Study text:
# bad taxidermist central ohio artist touch



## rausch193

To whomever would like to hear a taxidermy nightmare, here's my own personal story...
Here is how it all began, I lost my taxidermist i had been going to for years. Then i was lucky
enough to find another good taxidermist, however he only mounted deer. My fifteen year old son
and I were fortunate enough (after five years, or more.) to have finally got two longbeards, plus a
white fazed turkey, my son shot. So I searched around for a taxidermist nearby where i live, in
Sunbury, Ohio. So here is where it all starts... first i took my sons white hen in, in January of
2011, for 350 dollars. ( i know i should have known, its a little on the cheap side, for here in Ohio)

Problem to solve:
For each statement below, say yes or no according to the taxidermy post above, and quote the words from the post that decide it.
(a) The second taxidermist the writer found mounted only deer.
(b) The writer's son was twenty years old.
(c) The white hen was taken in for 350 dollars.

Given data:
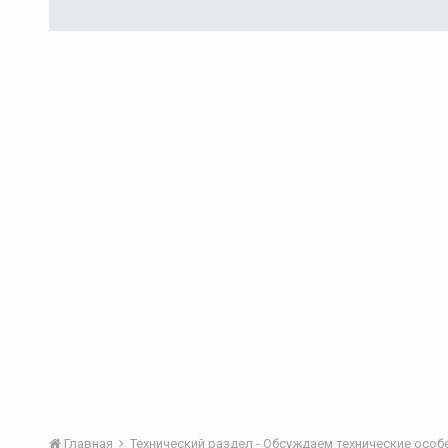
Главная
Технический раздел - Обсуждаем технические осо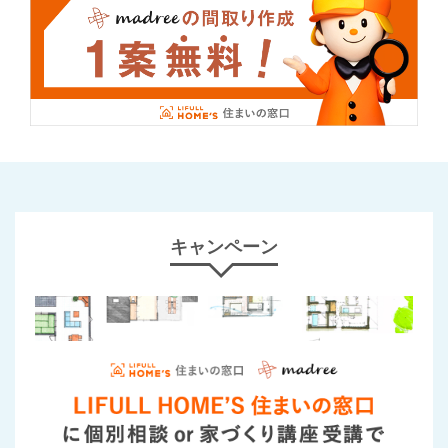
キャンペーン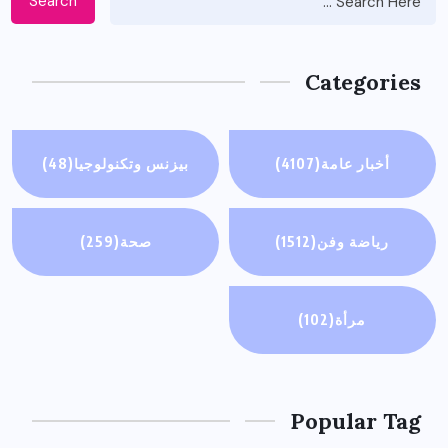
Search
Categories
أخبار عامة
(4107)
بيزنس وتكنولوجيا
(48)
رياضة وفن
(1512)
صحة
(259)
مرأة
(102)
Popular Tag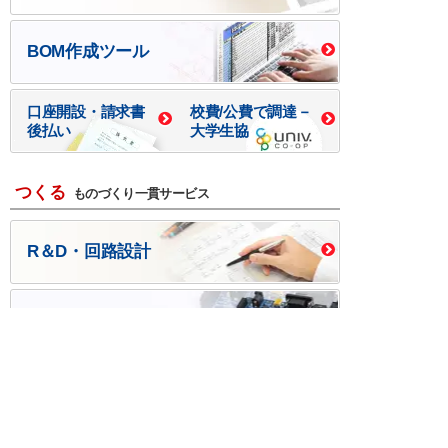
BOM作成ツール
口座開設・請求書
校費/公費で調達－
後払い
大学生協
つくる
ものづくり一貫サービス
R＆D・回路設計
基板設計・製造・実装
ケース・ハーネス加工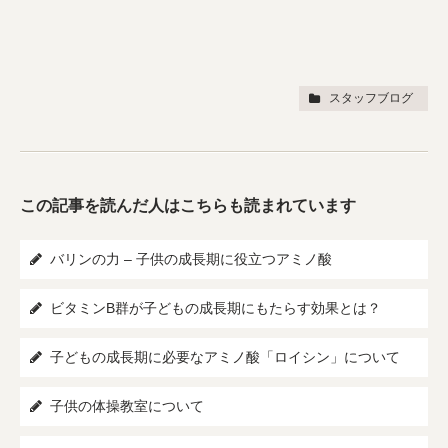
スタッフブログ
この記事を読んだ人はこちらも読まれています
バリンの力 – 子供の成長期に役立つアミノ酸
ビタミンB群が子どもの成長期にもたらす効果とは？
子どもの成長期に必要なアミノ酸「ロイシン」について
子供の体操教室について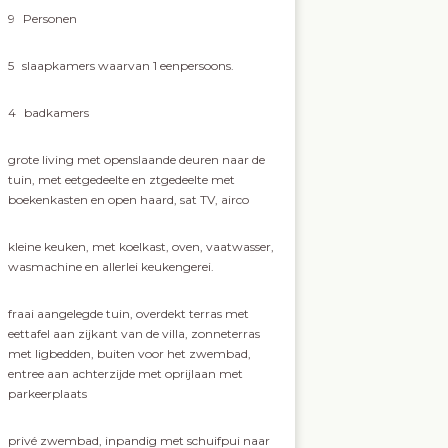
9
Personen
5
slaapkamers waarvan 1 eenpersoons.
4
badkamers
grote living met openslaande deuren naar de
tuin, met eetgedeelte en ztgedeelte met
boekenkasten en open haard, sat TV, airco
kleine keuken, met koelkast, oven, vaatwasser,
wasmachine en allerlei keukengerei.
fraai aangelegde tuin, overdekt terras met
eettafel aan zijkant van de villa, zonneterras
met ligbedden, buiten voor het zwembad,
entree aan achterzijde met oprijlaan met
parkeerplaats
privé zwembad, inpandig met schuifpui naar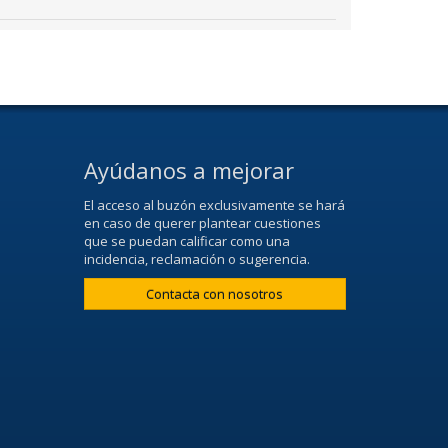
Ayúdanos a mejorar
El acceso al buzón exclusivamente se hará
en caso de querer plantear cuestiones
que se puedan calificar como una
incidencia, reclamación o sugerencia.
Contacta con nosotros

---

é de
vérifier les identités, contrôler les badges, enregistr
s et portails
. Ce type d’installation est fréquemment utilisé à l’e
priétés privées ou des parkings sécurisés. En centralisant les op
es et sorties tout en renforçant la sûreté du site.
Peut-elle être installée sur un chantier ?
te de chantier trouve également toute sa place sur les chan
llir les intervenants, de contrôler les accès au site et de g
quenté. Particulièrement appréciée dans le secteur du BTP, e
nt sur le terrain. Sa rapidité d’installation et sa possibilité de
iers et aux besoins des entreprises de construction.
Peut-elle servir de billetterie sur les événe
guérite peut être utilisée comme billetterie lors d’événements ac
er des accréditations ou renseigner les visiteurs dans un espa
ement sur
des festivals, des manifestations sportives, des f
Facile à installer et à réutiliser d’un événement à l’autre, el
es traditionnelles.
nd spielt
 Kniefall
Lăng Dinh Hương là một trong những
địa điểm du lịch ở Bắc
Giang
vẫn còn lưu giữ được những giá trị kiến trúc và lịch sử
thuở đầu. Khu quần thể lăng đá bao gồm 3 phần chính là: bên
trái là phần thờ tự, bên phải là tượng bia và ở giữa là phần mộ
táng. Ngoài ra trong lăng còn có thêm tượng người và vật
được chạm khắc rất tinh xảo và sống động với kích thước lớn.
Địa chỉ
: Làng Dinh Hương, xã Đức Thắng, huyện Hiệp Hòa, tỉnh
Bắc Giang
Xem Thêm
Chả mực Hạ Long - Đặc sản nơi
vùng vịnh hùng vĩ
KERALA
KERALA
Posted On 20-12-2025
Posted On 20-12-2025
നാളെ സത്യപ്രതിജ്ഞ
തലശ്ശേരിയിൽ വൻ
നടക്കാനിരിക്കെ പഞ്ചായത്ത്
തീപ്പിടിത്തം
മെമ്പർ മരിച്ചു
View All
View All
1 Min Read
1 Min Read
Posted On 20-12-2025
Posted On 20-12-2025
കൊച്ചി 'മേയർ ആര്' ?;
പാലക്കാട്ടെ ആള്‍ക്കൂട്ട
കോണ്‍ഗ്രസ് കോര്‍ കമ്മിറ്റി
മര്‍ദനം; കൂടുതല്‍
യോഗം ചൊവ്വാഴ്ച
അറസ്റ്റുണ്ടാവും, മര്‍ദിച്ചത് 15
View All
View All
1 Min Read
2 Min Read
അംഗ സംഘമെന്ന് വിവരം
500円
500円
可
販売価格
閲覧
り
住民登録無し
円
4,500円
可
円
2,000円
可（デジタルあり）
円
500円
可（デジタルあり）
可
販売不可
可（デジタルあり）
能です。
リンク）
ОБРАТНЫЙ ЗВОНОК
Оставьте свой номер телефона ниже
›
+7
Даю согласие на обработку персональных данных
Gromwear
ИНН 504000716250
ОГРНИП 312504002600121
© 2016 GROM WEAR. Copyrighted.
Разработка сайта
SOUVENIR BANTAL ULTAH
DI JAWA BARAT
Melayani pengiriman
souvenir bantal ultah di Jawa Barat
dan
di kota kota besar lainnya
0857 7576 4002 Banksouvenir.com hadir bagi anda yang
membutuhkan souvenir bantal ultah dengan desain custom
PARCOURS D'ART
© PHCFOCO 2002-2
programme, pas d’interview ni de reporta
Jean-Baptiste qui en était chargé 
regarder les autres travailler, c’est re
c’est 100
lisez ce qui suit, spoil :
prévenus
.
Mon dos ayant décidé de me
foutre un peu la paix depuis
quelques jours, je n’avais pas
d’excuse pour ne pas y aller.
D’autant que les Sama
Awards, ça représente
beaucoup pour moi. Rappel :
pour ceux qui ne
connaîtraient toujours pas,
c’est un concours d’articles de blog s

Exercise answer:
(a) Yes: "however he only mounted deer"
(b) No: "My fifteen year old son"
(c) Yes: "for 350 dollars"